Excerpted text:
Blog
Nix and Containers: Why Not Both?
Tom Bereknyei | 25 February 2025

Some people say they don’t use Nix because containers already address the same problems.
This is a half truth. This article explores how and why Nix and containers complement each other—and why you might use Nix to build containers.
The short answer is that Nix gives you a scalable, reliable way to build deterministic, reproducible OCI container images, which you can deploy using any OCI-compatible tooling, runtime, or orchestration system.
Think of it as a kind of technological mutualism: Nix specializes in packaging software, while containerization excels at deploying it. To better understand this distinction, let’s examine the differences between Nix and containerization as approaches to packaging, distributing, and deploying software.
Containers, revisited
It’s helpful to think of containers as infrastructure artifacts optimized for running workloads in isolated environments to meet operational needs—whether for scaling services, ensuring availability and resilience, or shipping software to CI and production.
Containers strike a balance between isolation and portability, making them easier to build, run, and maintain than other forms of encapsulation, like VMs. This makes them a convenient solution for deploying software.

Dataset content:
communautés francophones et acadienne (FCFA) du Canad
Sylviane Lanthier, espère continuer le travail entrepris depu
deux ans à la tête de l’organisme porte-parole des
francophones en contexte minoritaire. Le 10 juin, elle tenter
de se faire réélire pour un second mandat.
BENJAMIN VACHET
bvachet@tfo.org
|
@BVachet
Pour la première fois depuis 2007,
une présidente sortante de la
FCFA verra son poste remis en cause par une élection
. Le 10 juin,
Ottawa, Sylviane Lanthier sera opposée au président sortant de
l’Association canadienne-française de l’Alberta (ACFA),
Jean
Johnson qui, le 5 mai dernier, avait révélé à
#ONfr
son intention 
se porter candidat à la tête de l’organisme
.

What you are asked to do: According to the Nix and containers article, why are containers a convenient solution for deploying software? Please answer in one to three sentences.

Task result: Containers strike a balance between isolation and portability. That makes them easier to build, run, and maintain than other forms of encapsulation, such as VMs.